Sat Oct 8 17:25:35 PDT 2011

Jonathan M Davis wrote:

> On Saturday, October 08, 2011 12:00:37 Andrei Alexandrescu wrote:
>> 1. If we build a D wrapper for ODBC, then we allow people to write code
>> for any database that has an ODBC driver. This, assuming we commit to
>> ODBC as D's standard database interface, would complete the project.
>> 
>> 2. If we want to go the route of "one std.database API with drivers for
>> each DBMS" and consider ODBC one of several DBMSs, then we need to
>> define our own driver architecture, write a few drivers ourselves
>> (including probably ODBC), and hope that people will add more drivers.
>> That's a larger project but it unties us from ODBC.
>> 
>> 3. If we want to go the route of "similar but not identical specialized
>> APIs per database system" and consider ODBC again only one of the
>> database systems, then we need to define one specialized API per DBMS
>> and force users to essentially choose upfront what DBMS they'll use, and
>> code for it. It's an even larger project and I don't see obvious
>> advantages for it than less of a need for upfront design.
> 
> I definitely vote for #2 or #3. One of our projects at work uses it
> (though not one that I personally work on), and I've never heard good
> things about it. Supporting it makes good sense, but I wouldn't want us to
> design Phobos' database solution around it.
> 
> We should probably explore #2 first, and then if it doesn't work well
> enough, then at least we have a solid base for the API's being similar
> with #3. However, given what I've heard about ODBC and its attempts to
> unify databases, I'm skeptical of how well we'll be able to have a unified
> DBMS API without harming performance. And from what I understand, it's
> pretty rare to change DBMSes for a project. You just pick one and use it.
> And then in the rare case where you have to change, you do the work to do
> it (and as long as the DB is appropriately modularized with regards to the
> rest of the program, it doesn't have a hugely negative affect on the rest
> of the program).

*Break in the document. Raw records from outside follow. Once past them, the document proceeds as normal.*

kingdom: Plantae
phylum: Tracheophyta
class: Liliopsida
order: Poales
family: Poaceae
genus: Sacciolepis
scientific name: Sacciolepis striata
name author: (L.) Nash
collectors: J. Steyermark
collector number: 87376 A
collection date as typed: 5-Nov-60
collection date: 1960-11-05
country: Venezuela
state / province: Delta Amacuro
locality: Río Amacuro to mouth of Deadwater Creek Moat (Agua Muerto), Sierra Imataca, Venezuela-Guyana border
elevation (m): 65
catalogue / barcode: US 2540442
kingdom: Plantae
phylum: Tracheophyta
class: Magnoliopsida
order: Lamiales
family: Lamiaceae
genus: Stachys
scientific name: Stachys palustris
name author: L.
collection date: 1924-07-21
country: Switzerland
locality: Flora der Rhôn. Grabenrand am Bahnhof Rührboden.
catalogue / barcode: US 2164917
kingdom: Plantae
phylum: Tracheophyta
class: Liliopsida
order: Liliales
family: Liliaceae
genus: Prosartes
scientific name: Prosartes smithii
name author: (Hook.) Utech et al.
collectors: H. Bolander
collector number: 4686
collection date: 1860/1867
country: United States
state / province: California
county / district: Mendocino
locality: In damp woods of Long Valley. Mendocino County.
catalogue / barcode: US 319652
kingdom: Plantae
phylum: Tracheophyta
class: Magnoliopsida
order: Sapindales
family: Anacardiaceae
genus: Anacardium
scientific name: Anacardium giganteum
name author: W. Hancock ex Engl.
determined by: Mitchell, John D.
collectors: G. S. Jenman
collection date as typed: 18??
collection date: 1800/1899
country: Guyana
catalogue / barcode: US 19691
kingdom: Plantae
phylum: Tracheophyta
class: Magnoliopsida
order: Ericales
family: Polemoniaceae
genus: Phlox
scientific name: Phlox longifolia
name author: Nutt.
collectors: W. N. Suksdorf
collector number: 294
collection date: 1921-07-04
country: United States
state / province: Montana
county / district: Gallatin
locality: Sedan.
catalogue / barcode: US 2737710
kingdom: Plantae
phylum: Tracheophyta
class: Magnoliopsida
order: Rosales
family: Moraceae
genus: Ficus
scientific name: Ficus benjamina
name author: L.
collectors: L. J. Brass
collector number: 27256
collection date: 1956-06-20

So, I question that
> #2 gains us a whole lot over #3 ultimately (_especially_ if it ends up
> #costing
> much of anything in terms of performance or usability), but I'm not a DB
> expert, and I do think that it's at least worth exploring #2 first - if
> nothing else because it could lead to the APIs for #3 being better unified
> without harming their performance or usability.
> 
> - Jonathan M Davis
I agree that once a project picks its database it rarely changes but I find 
most people tend to use common functionality on the application code side 
and it's the sql which tends to get optimised a lot (there are some traps in 
the application code that potentially reduce performance like impropper use 
of mysql prepared statements). I think with #2 we should be able to hit the 
main db requirements so people can atleast develop database connected 
applications. The drivers would give us the flexibility to handle more 
databases at a basic level (at least an odbc driver will let us achieve this 
quickly until someone wants to provide D driver implementation of a db if it 
provides advantage of some kind).

That being said how do people tend to handle the SQL itself? Unless you are 
using a library to create the SQL for you, like hibernate, does anyone find 
you tend to run into SQL syntax variation across different databases? For 
example MySQL and MSSQL handle results pagination differently 
(http://forums.asp.net/p/1427310/3186427.aspx#3186427). I know there is ANSI 
SQL but my understanding is most databases don't implement it well (not all 
of it or poor performance etc). Seems to me even if you used a common API 
you are going to need to abstract the different types of databases some how 
just because of the SQL itself.

Even if #2 is completed #3 could still be worked on, if someone is willing. 
A common API is likely to miss some features from the specific APIs (I've 
only looked into mysql so this is an assumption). The implmentations from #3 
could then be used to implement drivers for #2 allowing those who want 
flexibility to use #2 but those with more specific requirements, and 
bothered about performance, can use #3. That is more work than #2 or #3 
separately but like I said "if someone is willing".

My plan for my personal implementation was to develop specific APIs (#3) for 
MySql and Postgresql, trying to keep them similar where possible, then look 
into providing a wrapper api for common/basic functionality (#2). That 
project was as much about getting to grips with D as a project I intend to 
use, which is why I chose the long way round to implement it.